For context, the CSIRO report compared these findings to indoor air quality standards. They noted that total VOC levels in the indoor air of new buildings typically range from 20 to 40 mg/m3, while established buildings generally have VOC levels below 1 mg/m3. According to the report, negative sensory effects such as headaches, drowsiness, nausea, respiratory issues, and irritation of the eyes, nose, and throat are more likely to occur at VOC concentrations exceeding approximately 10 mg/m3.
The CSIRO study revealed that total VOC concentrations in cars decrease exponentially over time, reaching around 1.5 mg/m3 after about six months. After two years, two of the cars tested had VOC levels around 0.4 mg/m3. Outdoor air measured near the cars registered approximately 0.1 mg/m3. Temperature also plays a role: as the temperature inside a car increases, so does the total VOC concentration.

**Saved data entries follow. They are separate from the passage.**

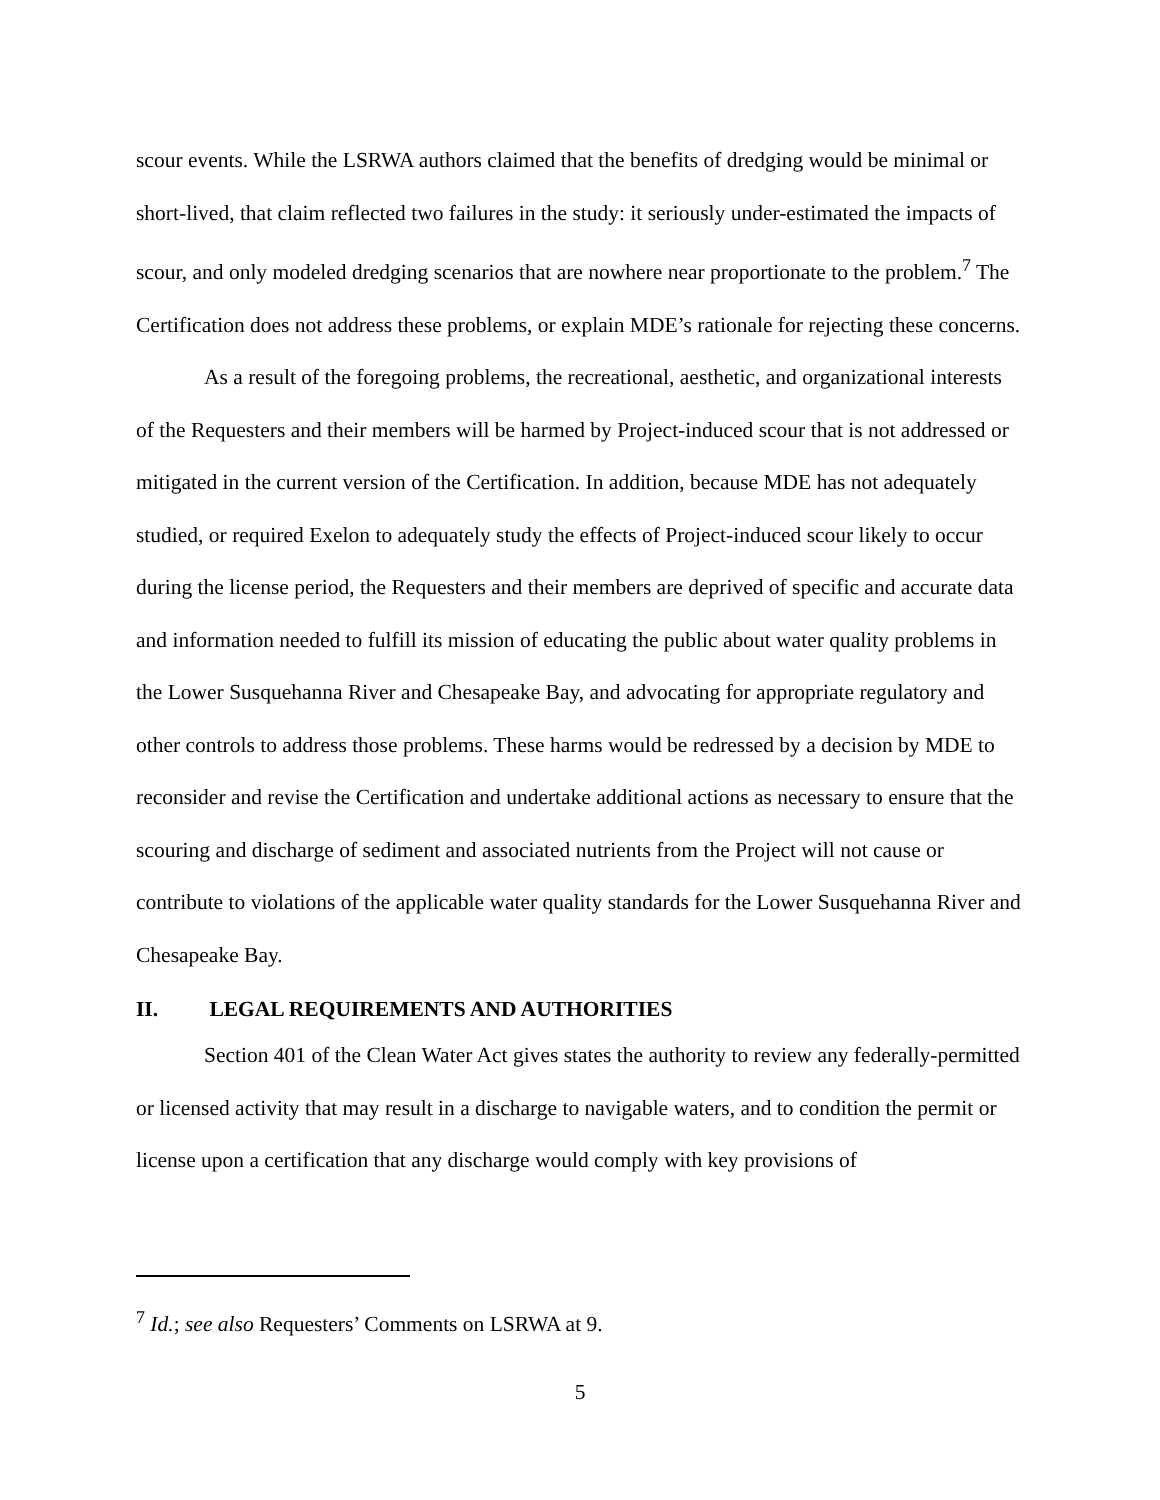scour events. While the LSRWA authors claimed that the benefits of dredging would be minimal or short-lived, that claim reflected two failures in the study: it seriously under-estimated the impacts of scour, and only modeled dredging scenarios that are nowhere near proportionate to the problem.<sup>7</sup> The Certification does not address these problems, or explain MDE’s rationale for rejecting these concerns.
As a result of the foregoing problems, the recreational, aesthetic, and organizational interests of the Requesters and their members will be harmed by Project-induced scour that is not addressed or mitigated in the current version of the Certification. In addition, because MDE has not adequately studied, or required Exelon to adequately study the effects of Project-induced scour likely to occur during the license period, the Requesters and their members are deprived of specific and accurate data and information needed to fulfill its mission of educating the public about water quality problems in the Lower Susquehanna River and Chesapeake Bay, and advocating for appropriate regulatory and other controls to address those problems. These harms would be redressed by a decision by MDE to reconsider and revise the Certification and undertake additional actions as necessary to ensure that the scouring and discharge of sediment and associated nutrients from the Project will not cause or contribute to violations of the applicable water quality standards for the Lower Susquehanna River and Chesapeake Bay.
II. LEGAL REQUIREMENTS AND AUTHORITIES
Section 401 of the Clean Water Act gives states the authority to review any federally-permitted or licensed activity that may result in a discharge to navigable waters, and to condition the permit or license upon a certification that any discharge would comply with key provisions of
<sup>7</sup> Id.; see also Requesters’ Comments on LSRWA at 9.
5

The CSIRO report also highlighted that not all VOCs originate from the car’s interior materials. Compounds like benzene and others from fuel or exhaust fumes, as well as siloxanes from cleaning products, can also significantly contribute to the total VOC load inside a vehicle. To address these indoor air quality concerns more broadly, CSIRO has considered developing a “green air label.” This initiative aims to help consumers make informed choices when selecting environments – including cars, airplanes, offices, and homes – that potentially offer healthier indoor air quality. In line with this, automakers are continually working to reduce or eliminate parts that emit high levels of VOCs.
Paradoxically, these efforts to reduce VOCs have led to a curious outcome: some new smell car experiences are becoming less pronounced, or even disappearing altogether. This brings us to a twist of irony. A whole market of air freshener products specifically designed to recreate the “new car scent” has emerged, promising to keep vehicles smelling showroom-fresh indefinitely. These products, readily available at car washes and auto supply stores, are often sold as “household products” and are not required to list their ingredients. Companies contacted for information about their composition have been reluctant to disclose proprietary details.
Industry experts in fragrance manufacturing indicate that these “new car smell” air fresheners typically consist of a small amount of fragrance oil applied to a blotter card, incorporated into a gel, or diluted with water and/or alcohol. Simpler fragrances might contain only a few fragrance ingredients, commonly aldehydes, esters, and ketones.
One early fragrance designed for cars was the scent of treated leather. Tanned leather can sometimes emit a slightly unpleasant odor, so tanneries often add artificial fragrances to leather to maintain a fresh scent – think about the characteristic smell inside a shoe store. This concept apparently resonated with some automakers, who have been known to incorporate leather scents and other fragrances into vehicle interiors.
Leaving aromatherapy aside, for those who appreciate the genuine new smell car experience, it’s worth enjoying it while it lasts. From a health-conscious perspective, a practical tip from the CSIRO researchers is to ensure ample fresh air circulation within the vehicle, particularly during the first six months after purchase. Opening windows or using the ventilation system can help to dissipate VOCs and contribute to a healthier in-cabin environment.